What about electric football?
It’s Christmas Eve, and that means the attention of a large number of area residents will be turned toward thoughts of toys.
For the younger readers among us, that probably means a heightened sense of anticipation, as the arrival of Santa Claus gets closer. For the adults, that likely means a couple of things: One, the search for that elusive must-have present is still under way, and two, the process of putting together a complicated purchase awaits.
Wherever on the toy spectrum you find yourself, it’s good to remember that toys play an important role in the lives of just about everyone. The cost and complexity seem to grow greater as we get older, but the enjoyment and learning opportunities toys present are something that’s as important to a 60-year-old as it is to a 6-year-old.
A reminder came a little more than a month ago, when the National Toy Hall of Fame announced its Class of 2017. The hall, which is located inside the Strong Museum in Rochester, N.Y., opened in 1998, and in that time there have been more than 60 toys enshrined as being the best of all time.

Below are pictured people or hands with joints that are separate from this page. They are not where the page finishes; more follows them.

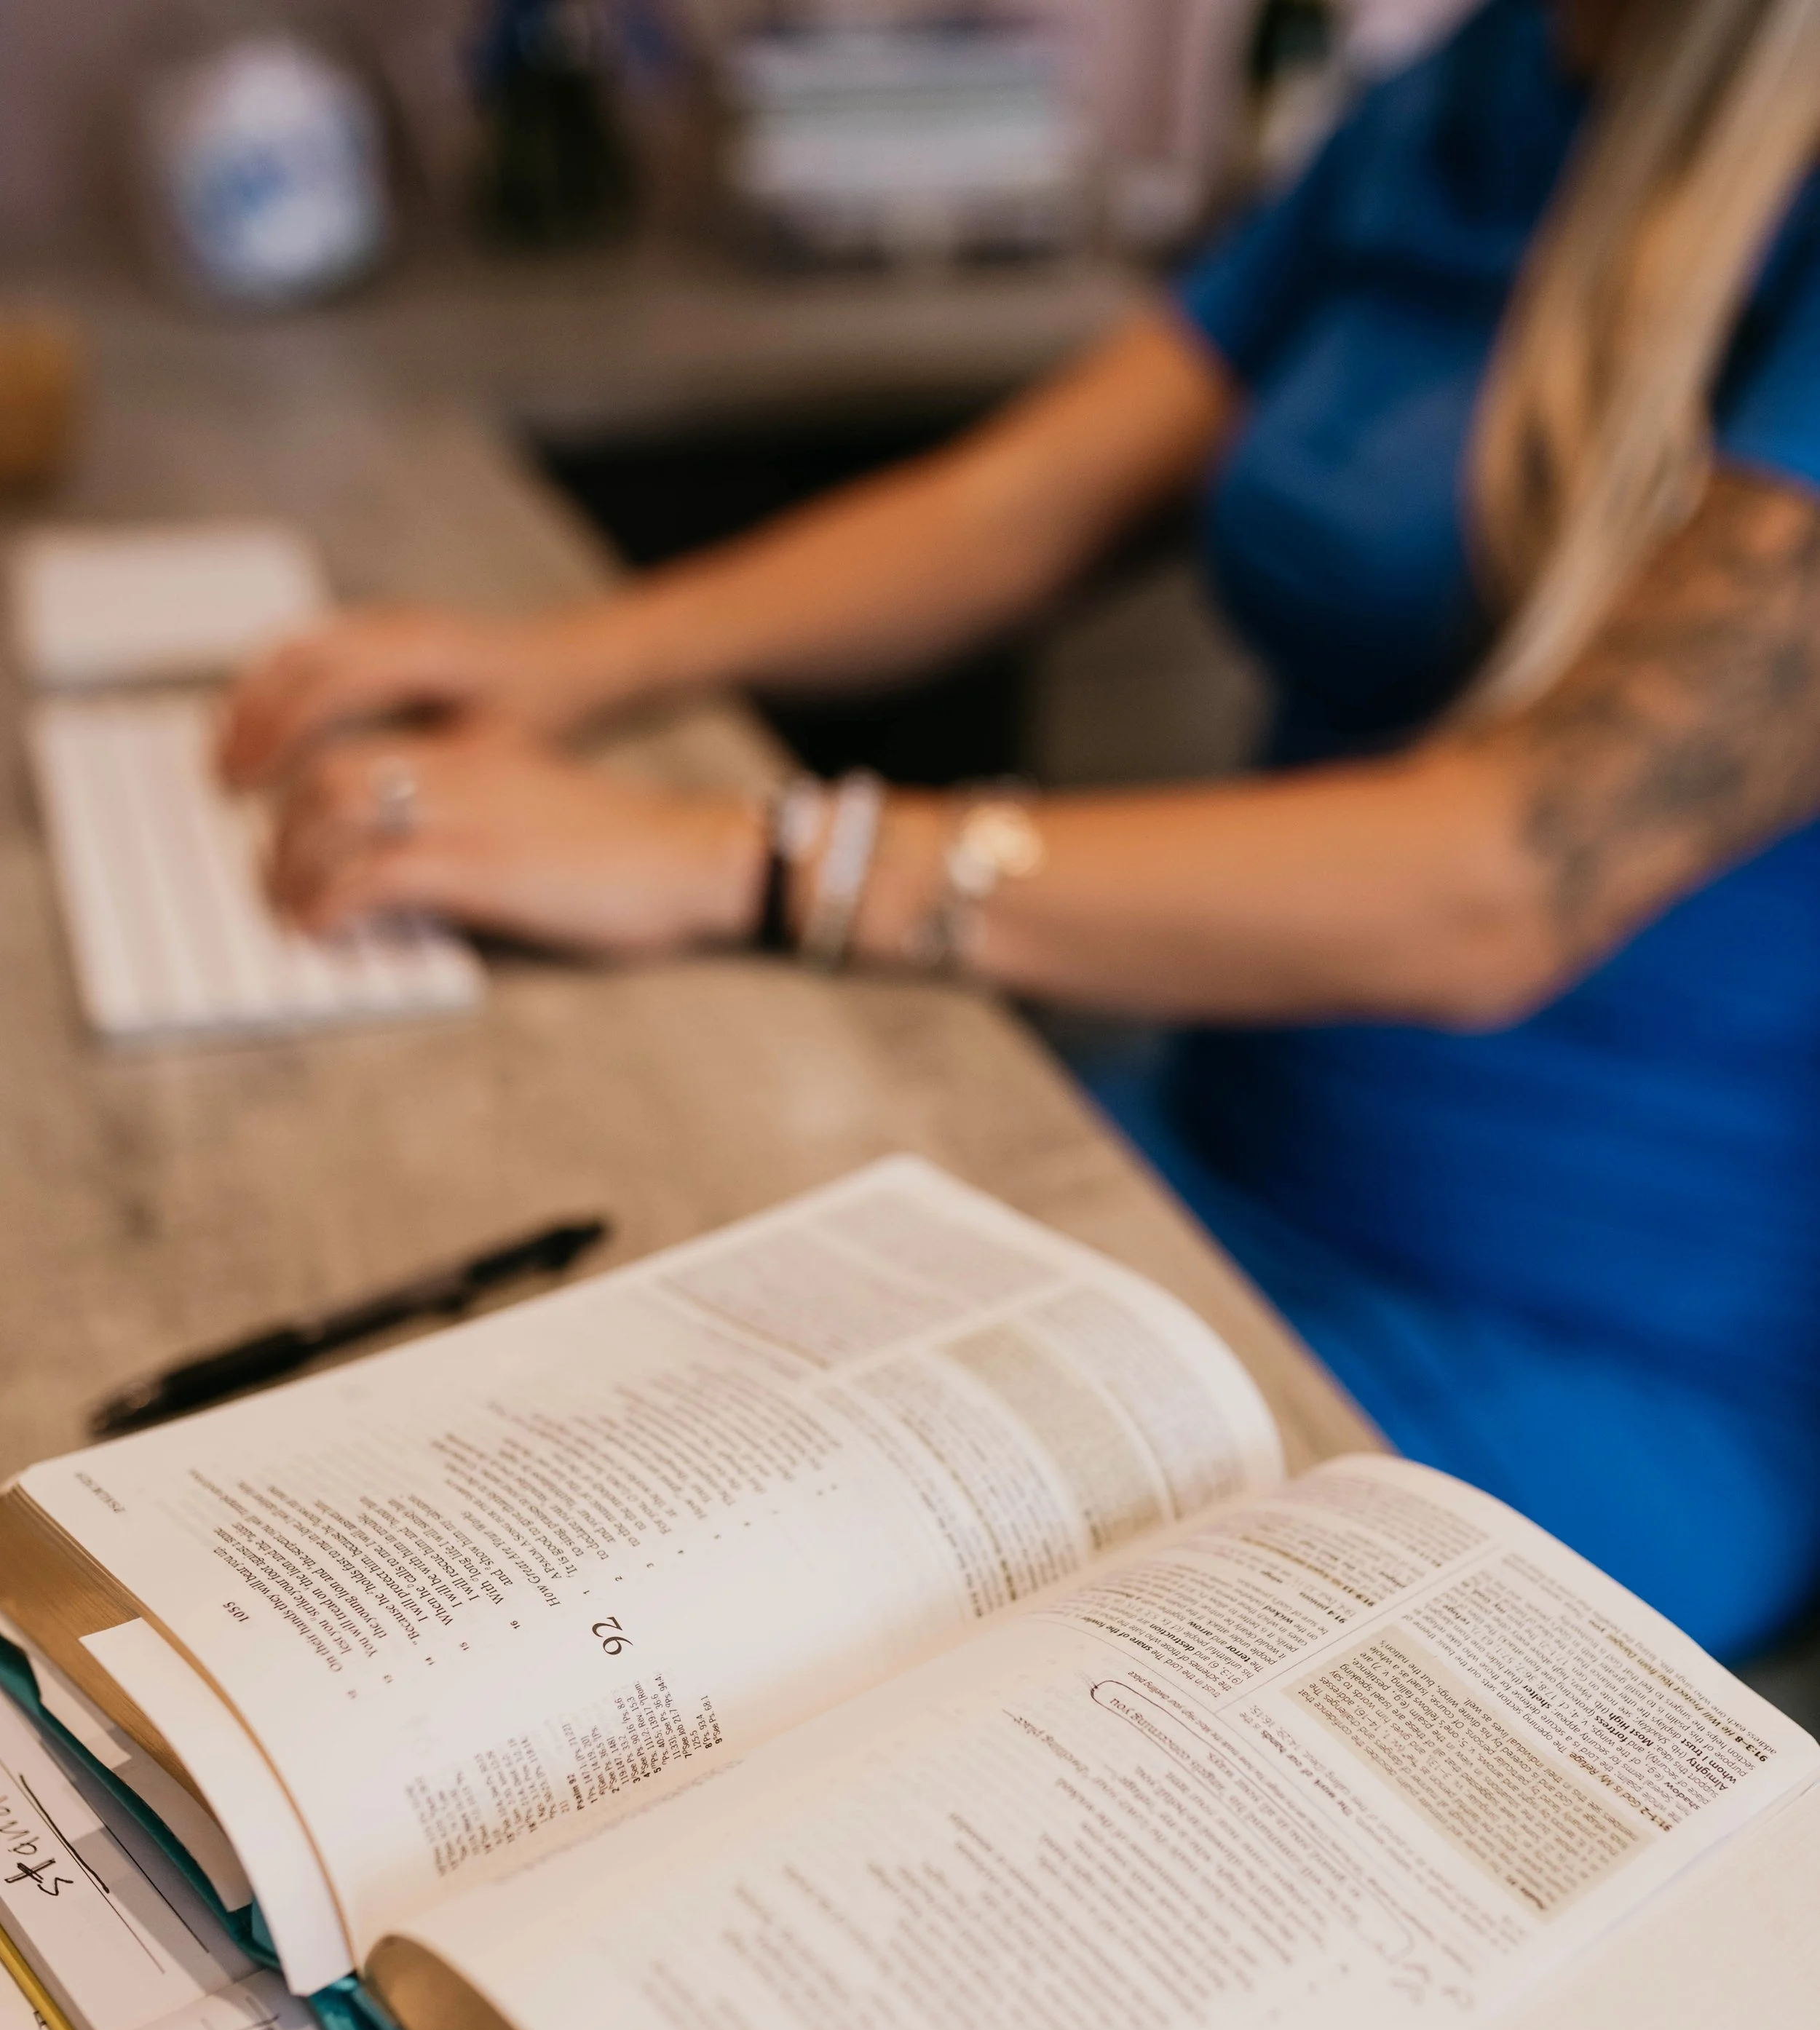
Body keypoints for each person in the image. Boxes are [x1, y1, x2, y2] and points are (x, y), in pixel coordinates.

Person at [220, 0, 1820, 1662]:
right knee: (577, 1485)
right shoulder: (1485, 80)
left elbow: (1506, 881)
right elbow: (1022, 501)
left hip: (1576, 1345)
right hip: (1192, 1161)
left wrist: (732, 856)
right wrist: (560, 663)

Only three toys made the cut this year — the Wiffle Ball, the paper airplane and the board game Clue.
Each is a solid choice, and most of the people involved in an informal survey said that they had a tough time arguing with those selections as being worthy of enshrinement.
According to the museum, anyone can nominate a toy for consideration for the hall, with the final selections made by a panel that includes historians, educators and other individuals who exemplify learning, creativity and discovery through their lives and careers. There’s a simple criteria — each honoree must have inspired creative play and enjoyed popularity during a long period of time.
By any measure, this year’s selections stand up to that standard very well. While no one is sure who invented the first paper airplane, the lessons about design and aerodynamics that can be learned from the simple act of folding a sheet of paper have been inspiring us for quite some time.
It’s a simple toy that can offer complex lessons — just like the Wiffle Ball, which has slots on only one side. Those cuts allow just about anyone to throw a slider or a mean curve that rivals the best you can find in Major League Baseball, something the humble plastic sphere has been doing for more than 60 years.
Clue, meanwhile, is the classic murder-mystery that, in addition to being a fun way to spend some time, helps to encourage logical thinking. Plus, there are 324 different scenarios, which means you’re almost guaranteed of a new experience every time you play the game.
Choosing this year’s inductees was a very difficult task. The nominees included the PEZ candy dispenser, play food, Transformers, My Little Pony, the Magic 8 Ball, the card game Uno, the board game Risk, sand and Matchbox cars.
Matchbox cars are, in my estimation, among the most glaring omissions to the hall, especially when you consider that their chief rival — Hot Wheels — has been in the hall since 2011. The two fought a long battle for supremacy in the die-cast model car business, with Mattel, which launched Hot Wheels in the 1960s, ending up in control of both brands in 1997 after a series of mergers and bankruptcies.
Another glaring omission is electric football. The plastic football players who do battle on the vibrating metal field have accounted for countless hours of enjoyment. It’s still a hit — and, according to Christopher Borrelli’s piece “For Electric Football fans, the buzz never faded” that appeared in the Feb. 3 edition of the Chicago Tribune, fans each year lobby the toy hall for its induction. Sadly, we’re still waiting for the game to take its rightful place among the best toys of all time.
There’s no doubt some of today’s toys will be headed to enshrinement at the Strong somewhere down the road and that, decades from now, discussions will continue about those that have never been selected. Try not to get so caught up in those thoughts that you forget to enjoy the day and the time spent with a favorite toy.
Merry Christmas, my friends.
(Gallabrese, a resident of Steubenville, is executive editor of the Herald-Star and The Weirton Daily Times.)